In 1997, she opened her first Cibo restaurant in Glorietta, Makati, which she specifically targeted at serving traditional Italian food but with good value for money. Her mother provided the seed money for the venture. She saw her main competitors at the time as being the American cuisine chains TGI Friday's and Hard Rock Cafe, but criticized that these were not Filipino-owned operations.

In addition to the Cibo chain, she controlled the restaurants Lusso, Grace Park and Alta. They each serve Italian cuisine but in different ways, with Lusso refining Italian comfort food, while Grace Park includes some of her twists on childhood favourites, including a savoury Eton mess with pancetta, bacon, and truffle oil served alongside the meringue components. This restaurant was opened after she recovered from cancer, and so it inspired her to work predominantly with organic ingredients, which was not common in the Philippines at the time. The menu also includes some elements of Filipino cuisine. Alta is her most recent restaurant, located within the Ascott Hotel at Bonifacio Global City in Taguig. In May 2024, Forés's Grace Park Dining landed 12th place on Opinionated About Dinings "Top Casual Restaurants in Asia" list. That same month, Forés and her son Amado were joined by Japanese celebrity chef Hiroyuki Tamura in creating "Batchoy Ramen", a fusion cuisine of Ilonggo batchoy and ramen.

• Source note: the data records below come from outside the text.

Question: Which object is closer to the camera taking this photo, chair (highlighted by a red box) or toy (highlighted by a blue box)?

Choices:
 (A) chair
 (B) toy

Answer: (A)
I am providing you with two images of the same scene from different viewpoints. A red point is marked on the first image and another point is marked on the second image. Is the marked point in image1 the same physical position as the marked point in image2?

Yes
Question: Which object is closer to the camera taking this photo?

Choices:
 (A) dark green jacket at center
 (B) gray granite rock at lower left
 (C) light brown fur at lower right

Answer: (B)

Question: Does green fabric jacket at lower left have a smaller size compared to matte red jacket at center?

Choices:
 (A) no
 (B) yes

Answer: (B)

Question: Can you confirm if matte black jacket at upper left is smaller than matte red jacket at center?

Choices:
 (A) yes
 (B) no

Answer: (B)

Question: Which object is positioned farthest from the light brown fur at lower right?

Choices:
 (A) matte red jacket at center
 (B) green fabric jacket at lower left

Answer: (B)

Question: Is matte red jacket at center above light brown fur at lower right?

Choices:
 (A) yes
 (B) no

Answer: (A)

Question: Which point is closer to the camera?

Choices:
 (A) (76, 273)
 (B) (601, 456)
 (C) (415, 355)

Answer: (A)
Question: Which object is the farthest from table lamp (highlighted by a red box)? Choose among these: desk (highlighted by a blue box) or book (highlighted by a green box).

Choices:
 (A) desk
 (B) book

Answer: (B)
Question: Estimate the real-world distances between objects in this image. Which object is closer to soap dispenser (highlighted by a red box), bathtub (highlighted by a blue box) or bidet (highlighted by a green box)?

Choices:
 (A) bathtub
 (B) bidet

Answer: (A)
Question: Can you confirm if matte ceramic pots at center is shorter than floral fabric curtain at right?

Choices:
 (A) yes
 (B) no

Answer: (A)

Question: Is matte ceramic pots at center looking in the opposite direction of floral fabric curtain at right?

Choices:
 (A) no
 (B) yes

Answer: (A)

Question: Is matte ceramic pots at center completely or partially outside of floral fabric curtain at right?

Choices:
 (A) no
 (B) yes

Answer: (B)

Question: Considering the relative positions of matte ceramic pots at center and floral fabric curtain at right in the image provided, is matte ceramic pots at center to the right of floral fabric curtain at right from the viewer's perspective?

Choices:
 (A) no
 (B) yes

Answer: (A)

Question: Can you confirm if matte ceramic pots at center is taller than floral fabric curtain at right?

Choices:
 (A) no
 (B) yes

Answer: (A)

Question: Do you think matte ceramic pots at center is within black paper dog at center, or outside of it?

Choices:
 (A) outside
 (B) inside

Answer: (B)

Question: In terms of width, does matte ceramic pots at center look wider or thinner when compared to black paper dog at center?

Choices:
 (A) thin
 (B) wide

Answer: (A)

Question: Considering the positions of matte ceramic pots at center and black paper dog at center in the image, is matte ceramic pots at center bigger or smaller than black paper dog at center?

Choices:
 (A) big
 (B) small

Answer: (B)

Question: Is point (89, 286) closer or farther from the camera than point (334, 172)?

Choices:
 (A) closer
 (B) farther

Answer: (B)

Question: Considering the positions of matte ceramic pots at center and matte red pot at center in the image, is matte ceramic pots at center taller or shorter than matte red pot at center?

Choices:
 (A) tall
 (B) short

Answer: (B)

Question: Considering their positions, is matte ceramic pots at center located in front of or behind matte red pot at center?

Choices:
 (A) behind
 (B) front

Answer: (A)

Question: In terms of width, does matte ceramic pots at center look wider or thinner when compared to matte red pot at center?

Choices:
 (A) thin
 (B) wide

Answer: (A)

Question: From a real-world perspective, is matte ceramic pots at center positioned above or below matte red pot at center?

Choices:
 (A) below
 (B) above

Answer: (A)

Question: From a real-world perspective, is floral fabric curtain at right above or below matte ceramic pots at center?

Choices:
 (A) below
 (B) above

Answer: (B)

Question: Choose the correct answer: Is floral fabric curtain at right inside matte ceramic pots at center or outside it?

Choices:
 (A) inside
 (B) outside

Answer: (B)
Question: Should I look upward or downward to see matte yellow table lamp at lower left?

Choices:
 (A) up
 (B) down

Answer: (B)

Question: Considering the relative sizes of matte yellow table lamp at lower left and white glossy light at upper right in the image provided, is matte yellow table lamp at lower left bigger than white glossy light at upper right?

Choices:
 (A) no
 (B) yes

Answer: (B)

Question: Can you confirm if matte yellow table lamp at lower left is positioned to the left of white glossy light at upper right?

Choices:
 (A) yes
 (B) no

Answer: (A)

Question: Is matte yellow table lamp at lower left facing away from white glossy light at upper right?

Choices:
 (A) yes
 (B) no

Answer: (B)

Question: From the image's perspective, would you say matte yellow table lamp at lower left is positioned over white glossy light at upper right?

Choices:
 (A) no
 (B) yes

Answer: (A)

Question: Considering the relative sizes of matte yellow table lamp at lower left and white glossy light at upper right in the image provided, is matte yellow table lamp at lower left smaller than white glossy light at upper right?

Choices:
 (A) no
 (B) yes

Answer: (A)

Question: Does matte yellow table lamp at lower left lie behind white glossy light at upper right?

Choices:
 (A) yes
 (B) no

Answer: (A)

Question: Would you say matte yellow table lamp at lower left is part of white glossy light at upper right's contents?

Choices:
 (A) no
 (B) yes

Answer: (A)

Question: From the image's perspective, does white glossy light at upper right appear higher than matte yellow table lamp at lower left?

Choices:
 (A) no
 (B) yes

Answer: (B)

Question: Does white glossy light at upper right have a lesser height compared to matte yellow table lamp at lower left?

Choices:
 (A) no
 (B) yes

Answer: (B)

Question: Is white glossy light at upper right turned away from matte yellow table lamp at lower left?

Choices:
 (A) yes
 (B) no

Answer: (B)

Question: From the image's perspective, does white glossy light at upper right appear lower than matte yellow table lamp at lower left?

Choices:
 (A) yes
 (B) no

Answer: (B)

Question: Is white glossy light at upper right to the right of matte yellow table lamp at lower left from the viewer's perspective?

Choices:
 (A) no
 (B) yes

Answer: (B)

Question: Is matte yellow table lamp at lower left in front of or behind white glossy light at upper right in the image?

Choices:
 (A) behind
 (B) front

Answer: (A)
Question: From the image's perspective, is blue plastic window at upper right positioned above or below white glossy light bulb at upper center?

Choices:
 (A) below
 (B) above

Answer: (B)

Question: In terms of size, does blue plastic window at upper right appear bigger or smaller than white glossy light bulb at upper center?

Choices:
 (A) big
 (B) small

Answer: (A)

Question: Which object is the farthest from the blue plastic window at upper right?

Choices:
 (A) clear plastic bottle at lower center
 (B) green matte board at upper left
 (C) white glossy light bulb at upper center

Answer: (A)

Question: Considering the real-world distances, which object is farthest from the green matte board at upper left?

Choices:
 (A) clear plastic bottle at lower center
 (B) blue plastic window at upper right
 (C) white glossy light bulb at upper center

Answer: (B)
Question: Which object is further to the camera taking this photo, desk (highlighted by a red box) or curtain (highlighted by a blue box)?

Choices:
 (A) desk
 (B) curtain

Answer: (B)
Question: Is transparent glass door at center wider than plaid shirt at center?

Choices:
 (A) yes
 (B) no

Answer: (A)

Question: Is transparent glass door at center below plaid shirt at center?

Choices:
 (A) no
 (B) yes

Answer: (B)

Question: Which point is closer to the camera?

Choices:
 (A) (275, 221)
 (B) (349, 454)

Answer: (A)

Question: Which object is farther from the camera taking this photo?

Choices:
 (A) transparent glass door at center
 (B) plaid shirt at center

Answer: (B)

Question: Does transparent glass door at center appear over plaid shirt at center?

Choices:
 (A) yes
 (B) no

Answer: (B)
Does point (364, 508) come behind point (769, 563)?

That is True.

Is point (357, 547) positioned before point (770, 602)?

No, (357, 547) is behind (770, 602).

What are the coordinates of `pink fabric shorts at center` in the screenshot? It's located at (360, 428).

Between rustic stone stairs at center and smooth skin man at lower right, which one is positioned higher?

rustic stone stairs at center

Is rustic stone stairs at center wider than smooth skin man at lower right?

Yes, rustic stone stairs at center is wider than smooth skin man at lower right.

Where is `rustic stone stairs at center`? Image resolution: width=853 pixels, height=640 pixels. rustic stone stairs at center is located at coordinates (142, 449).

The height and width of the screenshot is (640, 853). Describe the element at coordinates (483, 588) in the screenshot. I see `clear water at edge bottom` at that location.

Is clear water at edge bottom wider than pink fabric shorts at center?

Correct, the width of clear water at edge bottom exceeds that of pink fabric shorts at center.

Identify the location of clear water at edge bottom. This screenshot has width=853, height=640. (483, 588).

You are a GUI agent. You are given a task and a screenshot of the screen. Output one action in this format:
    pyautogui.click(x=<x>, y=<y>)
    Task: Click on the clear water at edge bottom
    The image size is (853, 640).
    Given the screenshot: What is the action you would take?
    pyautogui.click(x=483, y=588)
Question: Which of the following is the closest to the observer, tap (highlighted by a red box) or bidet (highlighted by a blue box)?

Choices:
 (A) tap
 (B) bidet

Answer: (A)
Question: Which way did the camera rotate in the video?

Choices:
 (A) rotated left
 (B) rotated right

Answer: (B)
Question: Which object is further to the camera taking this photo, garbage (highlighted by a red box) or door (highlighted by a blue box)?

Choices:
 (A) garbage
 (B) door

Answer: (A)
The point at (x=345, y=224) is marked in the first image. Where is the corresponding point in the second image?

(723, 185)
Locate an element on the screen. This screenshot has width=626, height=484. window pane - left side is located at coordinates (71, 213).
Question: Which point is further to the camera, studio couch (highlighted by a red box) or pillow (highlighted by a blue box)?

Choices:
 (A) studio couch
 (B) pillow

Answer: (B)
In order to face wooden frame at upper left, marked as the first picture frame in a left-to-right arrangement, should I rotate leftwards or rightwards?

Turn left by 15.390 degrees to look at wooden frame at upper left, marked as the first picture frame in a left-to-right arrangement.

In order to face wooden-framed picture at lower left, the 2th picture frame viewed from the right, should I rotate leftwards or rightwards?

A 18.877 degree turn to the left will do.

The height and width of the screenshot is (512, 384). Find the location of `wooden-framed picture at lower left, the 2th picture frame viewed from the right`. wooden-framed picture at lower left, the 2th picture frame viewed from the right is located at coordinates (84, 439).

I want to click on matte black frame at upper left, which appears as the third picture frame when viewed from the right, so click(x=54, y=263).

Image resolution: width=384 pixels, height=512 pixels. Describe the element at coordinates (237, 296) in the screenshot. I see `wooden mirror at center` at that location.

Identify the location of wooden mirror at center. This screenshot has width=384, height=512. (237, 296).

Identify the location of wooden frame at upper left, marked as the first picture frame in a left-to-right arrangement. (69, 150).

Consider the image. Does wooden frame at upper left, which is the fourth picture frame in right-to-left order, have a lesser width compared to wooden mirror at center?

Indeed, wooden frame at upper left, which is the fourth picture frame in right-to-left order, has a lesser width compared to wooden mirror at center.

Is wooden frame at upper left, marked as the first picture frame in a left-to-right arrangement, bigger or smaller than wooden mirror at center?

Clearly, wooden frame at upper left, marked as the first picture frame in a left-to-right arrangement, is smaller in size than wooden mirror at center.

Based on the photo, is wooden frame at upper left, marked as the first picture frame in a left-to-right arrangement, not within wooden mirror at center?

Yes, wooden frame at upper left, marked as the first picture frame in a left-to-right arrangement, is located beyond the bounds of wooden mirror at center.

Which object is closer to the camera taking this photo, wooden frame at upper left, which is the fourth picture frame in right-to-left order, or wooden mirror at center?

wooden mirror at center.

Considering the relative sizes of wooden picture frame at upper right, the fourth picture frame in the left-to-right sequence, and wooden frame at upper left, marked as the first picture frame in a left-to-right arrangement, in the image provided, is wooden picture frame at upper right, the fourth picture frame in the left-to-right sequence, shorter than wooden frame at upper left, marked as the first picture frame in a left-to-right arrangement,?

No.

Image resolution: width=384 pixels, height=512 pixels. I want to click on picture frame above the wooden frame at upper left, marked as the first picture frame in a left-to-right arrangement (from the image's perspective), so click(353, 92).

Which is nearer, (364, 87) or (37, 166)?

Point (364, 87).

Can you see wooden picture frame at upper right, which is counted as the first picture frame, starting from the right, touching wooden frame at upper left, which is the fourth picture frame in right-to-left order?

In 2016, she appeared on an episode of Inspired With Anna Olson, with Canadian chef Anna Olson. That same year, she also appeared on CNN's television series Culinary Journeys. In June 2025, she appeared posthumously in an episode of the Netflix food travel series Somebody Feed Phil.

In October 2025, nearly nine months after her death, Forés's Lusso was selected in the Philippines's inaugural edition of the Michelin Guide.

==Personal life and death==
Forés survived cancer twice, including thyroid cancer around 2006. She had a son, Jorge Amado (the namesake of her grandfather), who owns the Italian restaurant a mano and the Japanese restaurant Ramen Ron.

Forés was found dead on February 11, 2025, inside her room at the Upper House hotel in Admiralty, Hong Kong. She had been returning to Manila from a trip to Morocco and Madrid, with a stopover in Hong Kong. Forés's family stated that her cause of death was cardiac arrest.

==Awards==
Forés was named Asia's Best Female Chef as part of the 2016 Asia's 50 Best Restaurants list, part of The World's 50 Best Restaurants. Forés admitted surprise at winning the award, comparing it to Miss Universe, and credited the victory to her work in promoting Filipino products both within the Philippines and abroad. She promoted Job's tears, a gluten-free grain grown in areas of the Philippines where rice does not grow successfully.

In 2018, Forés was awarded the Order of the Star of Italy with the rank of Knight. On May 4, 2025, Forés was posthumously conferred with the Presidential Medal of Merit from President Bongbong Marcos for her services to the culinary field.